EXCERPT TO READ:
## start

- Host city: Perth, Scotland
- Arena: Dewars Centre
- Dates: January 3–6
- Winner: Thomas Ulsrud
- Skip: Thomas Ulsrud
- Third: Torger Nergård
- Second: Christoffer Svae
- Lead: Håvard Vad Petersson
- Finalist: Mike McEwen

= 2013 Mercure Perth Masters =

The 2013 Mercure Perth Masters were held from January 3 to 6 at the Dewars Centre in Perth, Scotland as part of the 2012–13 World Curling Tour. The event was held in a triple knockout format, and the purse for the event was GBP£17,160, of which the winner, Thomas Ulsrud, received GBP£6,000. Ulsrud defeated Mike McEwen of Canada in the final with a score of 7–2.

## end

REQUIRED WORK:
Using the curling tournament text, please give the final score by which Thomas Ulsrud defeated Mike McEwen.

DATA BLOCK:

## start

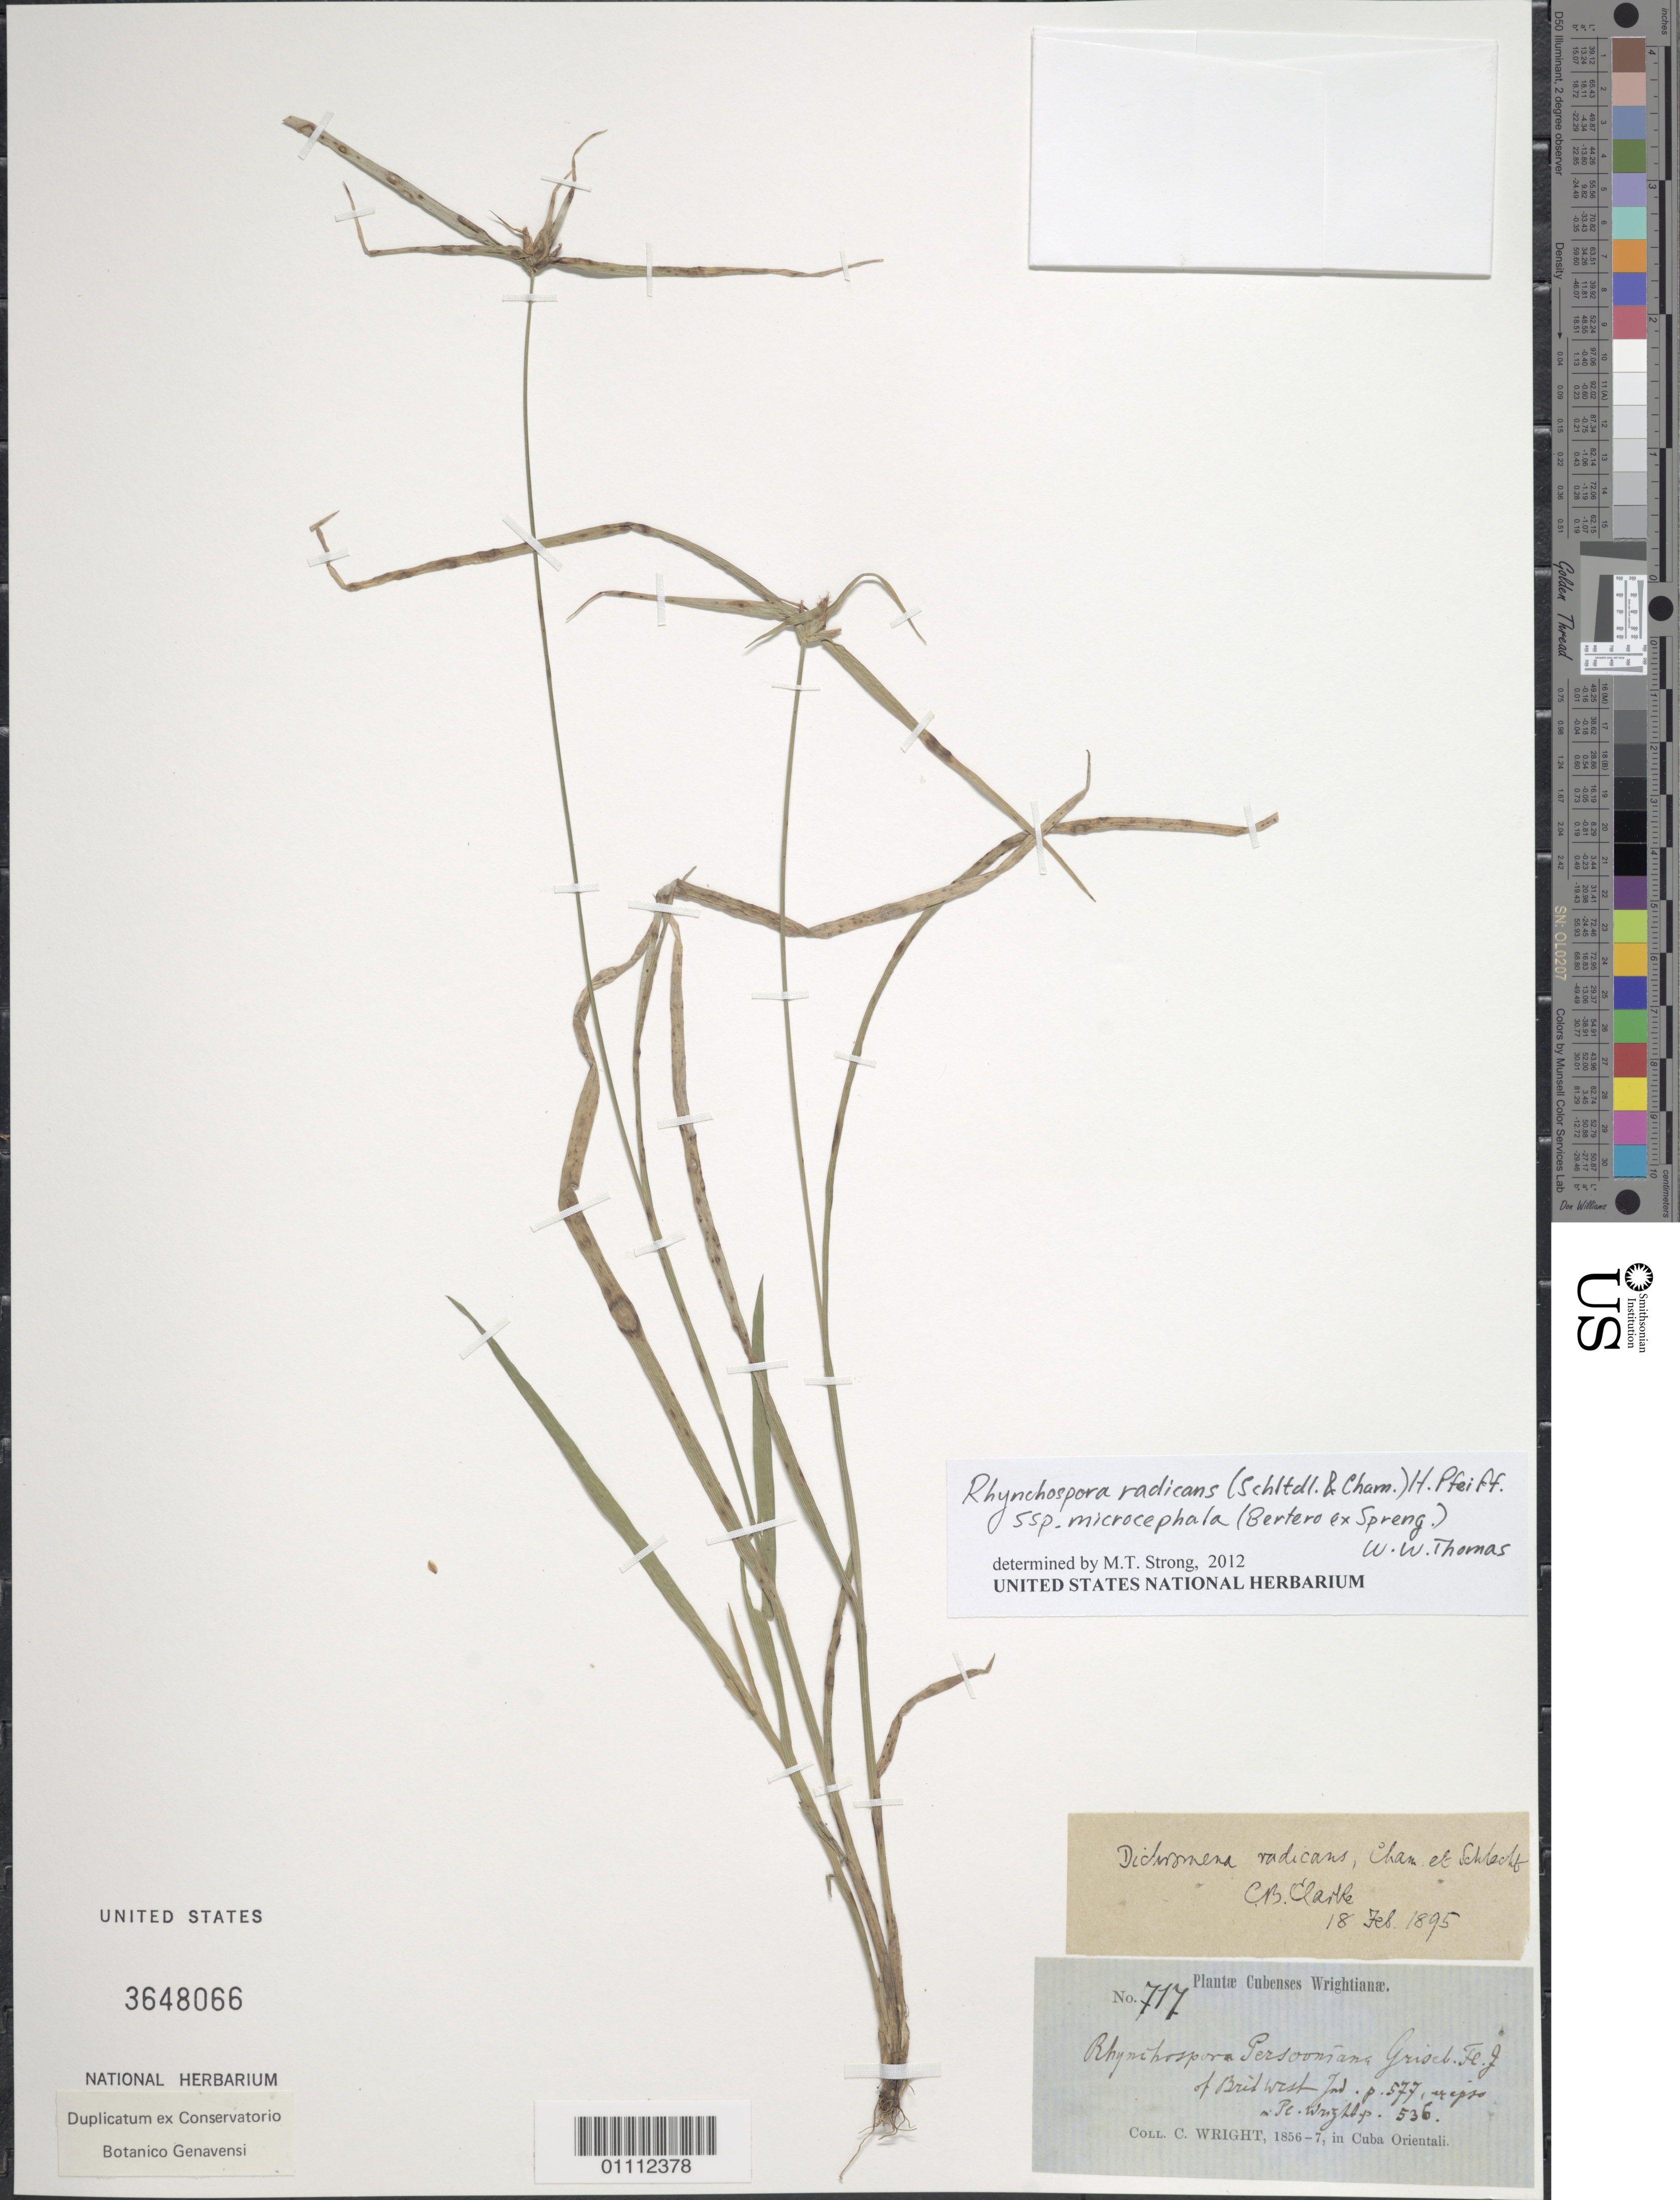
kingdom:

## end

FINISHED TASK:
7–2